Jamie Driscoll, Mayor of the North of Tyne Combined Authority, said: “Burning upland peat habitats is a destructive process. It results in greenhouse gas emissions, brings flood risks, and is damaging to wildlife. I fully support the RSPB’s campaign calling on the government to implement an immediate end to this practice.

Andy Burnham, Mayor of Manchester, said: “Upland fires in 2018 and more recently in the dry spring this year have created significant issues in upland areas of Greater Manchester – both from an environmental and public safety perspective. We are acutely aware of the environmental impact that upland fires, whatever their cause, can have on the environment.

Recent work by Natural England, which will inform Defra’s forthcoming national peat strategy, highlighted that the 2019 Winter Hill fire alone released c. 90,000 tonnes of Carbon equivalent (tCO2e)

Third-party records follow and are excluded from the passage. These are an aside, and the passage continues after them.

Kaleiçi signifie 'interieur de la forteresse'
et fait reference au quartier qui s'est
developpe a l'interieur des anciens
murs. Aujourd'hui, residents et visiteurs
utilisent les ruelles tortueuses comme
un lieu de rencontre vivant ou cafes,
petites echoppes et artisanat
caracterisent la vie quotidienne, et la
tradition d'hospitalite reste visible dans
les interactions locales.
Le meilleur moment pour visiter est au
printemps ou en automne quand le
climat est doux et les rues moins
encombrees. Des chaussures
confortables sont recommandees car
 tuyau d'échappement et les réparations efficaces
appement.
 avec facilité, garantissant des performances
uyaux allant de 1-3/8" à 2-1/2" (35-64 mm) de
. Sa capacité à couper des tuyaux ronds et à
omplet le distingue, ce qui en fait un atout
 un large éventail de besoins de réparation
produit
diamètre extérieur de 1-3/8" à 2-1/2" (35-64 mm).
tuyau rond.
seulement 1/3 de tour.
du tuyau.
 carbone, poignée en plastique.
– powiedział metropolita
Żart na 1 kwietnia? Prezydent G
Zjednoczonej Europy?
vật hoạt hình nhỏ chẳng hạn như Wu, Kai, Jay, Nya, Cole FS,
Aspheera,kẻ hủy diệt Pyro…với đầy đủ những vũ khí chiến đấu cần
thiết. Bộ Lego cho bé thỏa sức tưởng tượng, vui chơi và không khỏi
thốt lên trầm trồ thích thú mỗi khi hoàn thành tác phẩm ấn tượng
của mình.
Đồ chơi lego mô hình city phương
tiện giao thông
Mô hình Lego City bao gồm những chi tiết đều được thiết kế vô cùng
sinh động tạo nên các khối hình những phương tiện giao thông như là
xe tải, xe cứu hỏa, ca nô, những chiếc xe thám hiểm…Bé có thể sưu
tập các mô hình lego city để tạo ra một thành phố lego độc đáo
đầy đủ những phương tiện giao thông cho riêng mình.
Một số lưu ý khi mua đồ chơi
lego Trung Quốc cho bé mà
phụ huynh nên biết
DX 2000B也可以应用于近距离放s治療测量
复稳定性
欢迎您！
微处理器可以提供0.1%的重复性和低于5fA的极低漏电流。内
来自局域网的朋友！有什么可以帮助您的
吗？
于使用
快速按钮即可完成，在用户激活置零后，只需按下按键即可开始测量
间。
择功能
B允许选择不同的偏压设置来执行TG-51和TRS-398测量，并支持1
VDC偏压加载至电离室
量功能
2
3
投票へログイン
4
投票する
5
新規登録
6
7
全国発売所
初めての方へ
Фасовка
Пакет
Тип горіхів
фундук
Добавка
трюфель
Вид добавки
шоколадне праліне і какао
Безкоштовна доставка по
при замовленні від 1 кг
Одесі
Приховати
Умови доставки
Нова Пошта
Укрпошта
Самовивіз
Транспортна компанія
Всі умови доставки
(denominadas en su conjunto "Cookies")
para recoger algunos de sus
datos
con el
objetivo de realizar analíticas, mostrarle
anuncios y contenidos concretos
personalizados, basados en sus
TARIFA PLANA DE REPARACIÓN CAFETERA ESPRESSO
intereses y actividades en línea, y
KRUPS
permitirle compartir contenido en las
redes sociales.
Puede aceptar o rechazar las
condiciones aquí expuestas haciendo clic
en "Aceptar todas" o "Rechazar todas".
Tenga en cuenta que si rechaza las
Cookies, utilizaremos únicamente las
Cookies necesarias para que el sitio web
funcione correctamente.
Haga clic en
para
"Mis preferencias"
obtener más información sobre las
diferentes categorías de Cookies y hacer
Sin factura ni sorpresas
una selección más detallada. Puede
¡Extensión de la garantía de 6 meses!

Councillor Scott Patient, Lead – Climate Change and Resilience, Calderdale Metropolitan Borough Council said: “In Calderdale, we know that moorland fires have a broad range of ecological and public health impacts including degrading peatlands, releasing harmful gasses into the atmosphere and surrounding valleys, putting added pressure on our fire services (themselves stretched throughout the pandemic) and decreasing biodiversity whilst possibly contributing to flooding in communities downstream. We hope to see legislation introduced promptly to end the use of burning in the management of grouse moors. Beyond this, we will continue to work in strong strategic partnerships with small and larger landowners to further develop a complete and sustainable catchment plan to help best protect our residents and natural environment

Cllr Rob Walker, Colne Valley Ward Councillor, Kirklees Cabinet Portfolio: Environment and Culture, said: “Whilst Kirklees Council do not own any moorland used for grouse shooting I am concerned about the damage done to biodiversity and the regeneration of healthy peat bogs by the practice of burning heather to promote the commercial rearing of grouse. I believe in working with land managers to promote more sustainable techniques that will enrich our countryside.

Dongria Kondh Co-ordinator, Treesponsibility, and Hebden Bridge resident said: “The peatlands here on the moors above Hebden Bridge form part of the biggest carbon sinks in Britain, they are precious to our community, to wider society and for nature. They cannot be restored to full health while the burning continues. Reports that Environment Minister George Eustice is attempting to backtrack on his predecessor’s commitment to ban managed burning on peat bogs are deeply worrying. In January, this year the UK parliament’s Climate Change Committee called for an immediate cessation of rotational burning, and ignoring their report would seriously undermine the government’s credibility as hosts of the COP26 Climate conference next year. A ban needs to be implemented now.”